Problem requirements:
What's wanted is each entry repeated verbatim, minus its images.
-.-.-
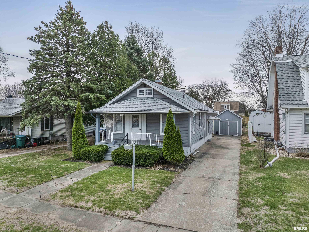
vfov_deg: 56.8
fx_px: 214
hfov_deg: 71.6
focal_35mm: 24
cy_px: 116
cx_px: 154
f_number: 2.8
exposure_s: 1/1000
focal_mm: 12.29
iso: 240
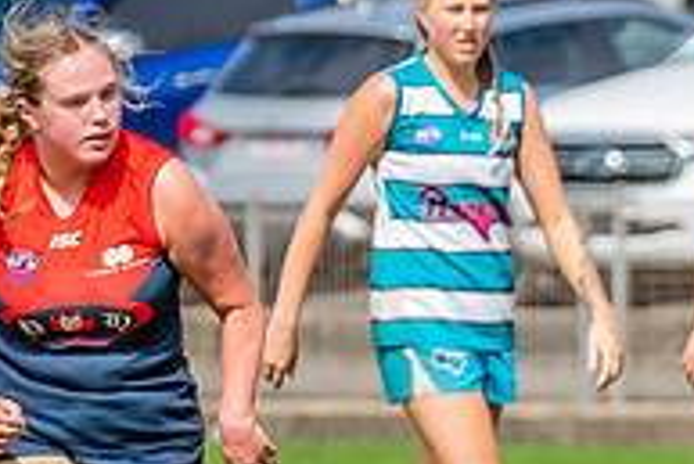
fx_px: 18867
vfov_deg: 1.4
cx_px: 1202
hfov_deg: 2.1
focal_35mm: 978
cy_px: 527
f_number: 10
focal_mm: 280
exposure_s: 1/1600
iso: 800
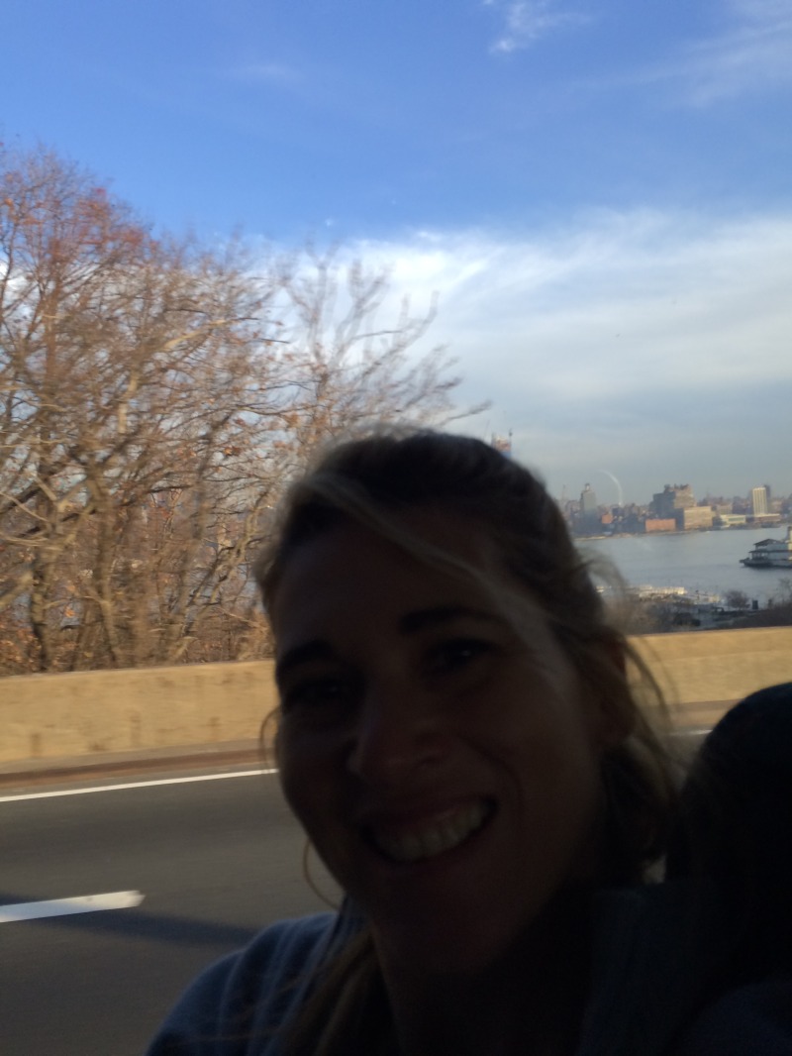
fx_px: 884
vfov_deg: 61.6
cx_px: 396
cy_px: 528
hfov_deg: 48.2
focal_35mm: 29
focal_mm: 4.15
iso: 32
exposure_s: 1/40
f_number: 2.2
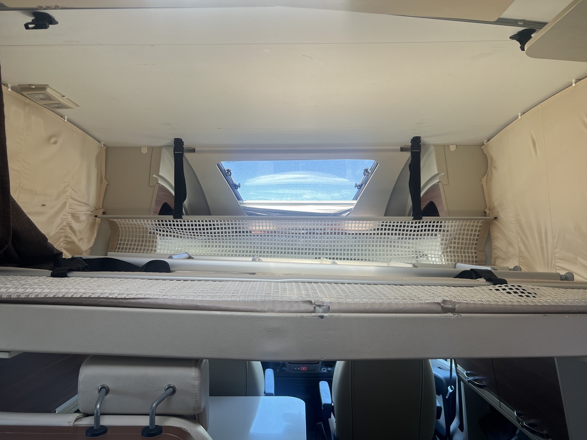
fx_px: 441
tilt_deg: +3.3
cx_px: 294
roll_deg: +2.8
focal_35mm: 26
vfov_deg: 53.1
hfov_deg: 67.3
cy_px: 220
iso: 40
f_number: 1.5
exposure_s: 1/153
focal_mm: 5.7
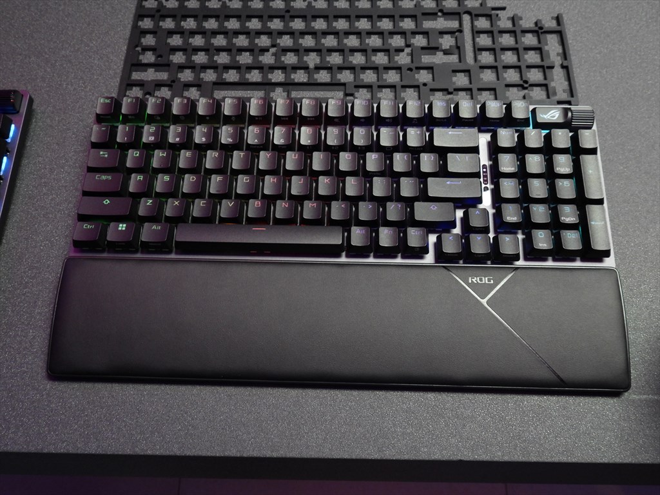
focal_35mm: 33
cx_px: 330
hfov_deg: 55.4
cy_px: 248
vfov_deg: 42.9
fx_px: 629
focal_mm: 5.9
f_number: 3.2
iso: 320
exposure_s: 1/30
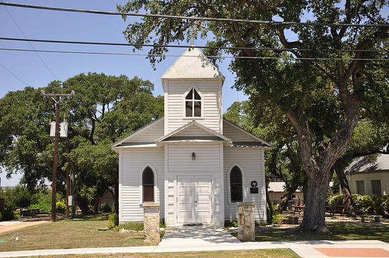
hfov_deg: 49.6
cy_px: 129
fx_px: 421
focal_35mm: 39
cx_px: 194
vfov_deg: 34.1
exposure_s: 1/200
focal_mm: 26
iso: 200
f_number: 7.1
-.-.-
Reply:
vfov_deg: 56.8
fx_px: 214
hfov_deg: 71.6
focal_35mm: 24
cy_px: 116
cx_px: 154
f_number: 2.8
exposure_s: 1/1000
focal_mm: 12.29
iso: 240
fx_px: 18867
vfov_deg: 1.4
cx_px: 1202
hfov_deg: 2.1
focal_35mm: 978
cy_px: 527
f_number: 10
focal_mm: 280
exposure_s: 1/1600
iso: 800
fx_px: 884
vfov_deg: 61.6
cx_px: 396
cy_px: 528
hfov_deg: 48.2
focal_35mm: 29
focal_mm: 4.15
iso: 32
exposure_s: 1/40
f_number: 2.2
fx_px: 441
tilt_deg: +3.3
cx_px: 294
roll_deg: +2.8
focal_35mm: 26
vfov_deg: 53.1
hfov_deg: 67.3
cy_px: 220
iso: 40
f_number: 1.5
exposure_s: 1/153
focal_mm: 5.7
focal_35mm: 33
cx_px: 330
hfov_deg: 55.4
cy_px: 248
vfov_deg: 42.9
fx_px: 629
focal_mm: 5.9
f_number: 3.2
iso: 320
exposure_s: 1/30
hfov_deg: 49.6
cy_px: 129
fx_px: 421
focal_35mm: 39
cx_px: 194
vfov_deg: 34.1
exposure_s: 1/200
focal_mm: 26
iso: 200
f_number: 7.1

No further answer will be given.